Por María Soledad Gutierrez Eguía* –
“Necesitaba verla como alguien que ve”. El viejo almacén cerrado, le recordaba su infancia; —la soledumbre en el páramo de nieve más angosto—. Un cielo helado fragmentado en piezas sueltas de un rompecabezas, eso era ella.
“¡Me pesa la cruz mamá!” ¿Quién grita?
“Te incrustaron en la carencia de un bello nombre”.
Un crujir de piso; un chirrido de puertas; una habitación sola; y dos marionetas sostenidas en el escaparate, dormidas para la eternidad.
Ojos de tiempo petrificado; bocas despojadas de aire, con toda la muerte en el rostro. Y ahora todo cobra sentido. La sonrisa macabra de la desposesión del cuerpo, bordada en sus ojos antiguos.
“Las fiebres de mi frente bajo el paso inefable de la edad, delataron otrora, los pliegues lozanos de unas manos, tras el telón de tu huella, centinela. ¡Es bello mi nombre, mamá!” Y la redondez de unos ojos silenciosos despertó la furia de la bestia.
Ella era buena, un pedazo de vida y un dibujo que representaba una casa, un globo rojo y una marioneta hendida en la garganta. “Permanecer oculta en la que fui. Interponerme en el destino de mi nombre”.
Nada es inocente si respira, lo dijo dios. ¿Por qué insistir en la culpa?
A la vida hay que llorarla y sin embargo…
La explanada la llevó al viejo estanque; en su muy fondo, la placidez de una vela ardiendo sin oxígeno, la instó a recordar que olvidar es morir. Las marionetas también olvidaron; dependían de los vivos.
Alguien cayó al aljibe y se vio caer… Y fue el esplendor de un rostro, un salto entre los sueños.
Quien golpea la puerta del sueño, no regresa igual. El acto de recordar es un acto lúgubre. ¿Qué nubosa verdad habla en voz alta? Ahora un rostro la lleva de la mano hasta los infiernos. La verdad aprendió a mentir. Todo se repite en virtud del linaje.

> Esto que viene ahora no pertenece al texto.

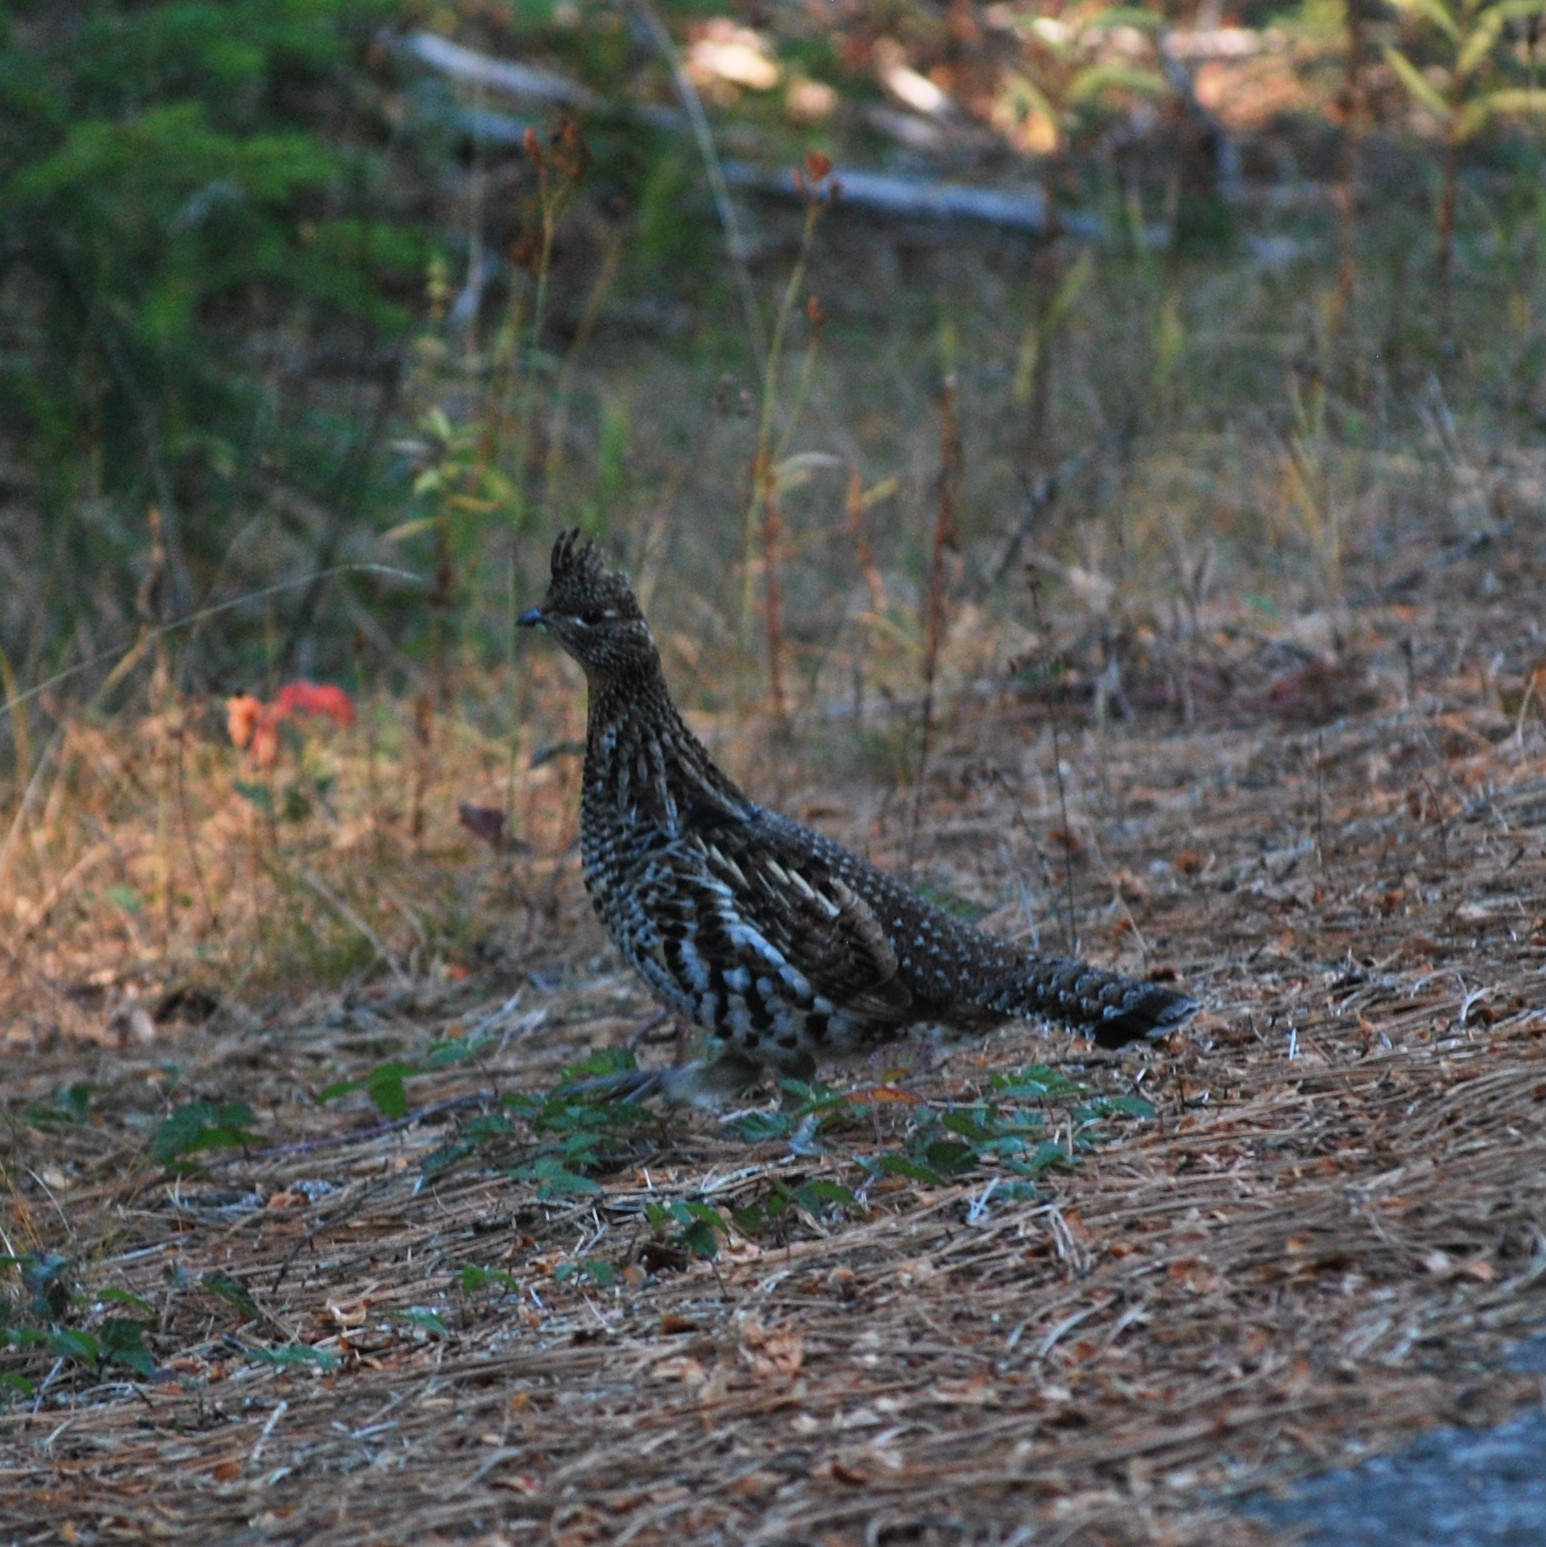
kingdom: Animalia
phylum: Chordata
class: Aves
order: Galliformes
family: Phasianidae
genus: Bonasa
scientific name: Bonasa umbellus
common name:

Una niña de “bello nombre”, entra al ático polvoriento. Una voz dulce y delgada, la incita a abrir el baúl del que surgieron las manos de la asfixia. Sus ojos vieron otros reinos. “¿A qué rito se acoge ahora tu execrada sombra?” “Si intentas acallar las voces solo lograrás que crezcan de tamaño”. Y en la piedad más deliciosa, alguien ata los hilos a sus muñecas, despojándola de la muerte. Una vez vi ángeles insistió; y la profundidad de un lago se dibujó en sus ojos.
Su sombra agoniza en un escaparate.
Un temblor de pasos se acerca, y una palma abierta, muestra en un acto solemnísimo, una muñeca de terciopelo rojo de un bellísimo nombre.
*Escritora y Diseñadora en comunicación visual.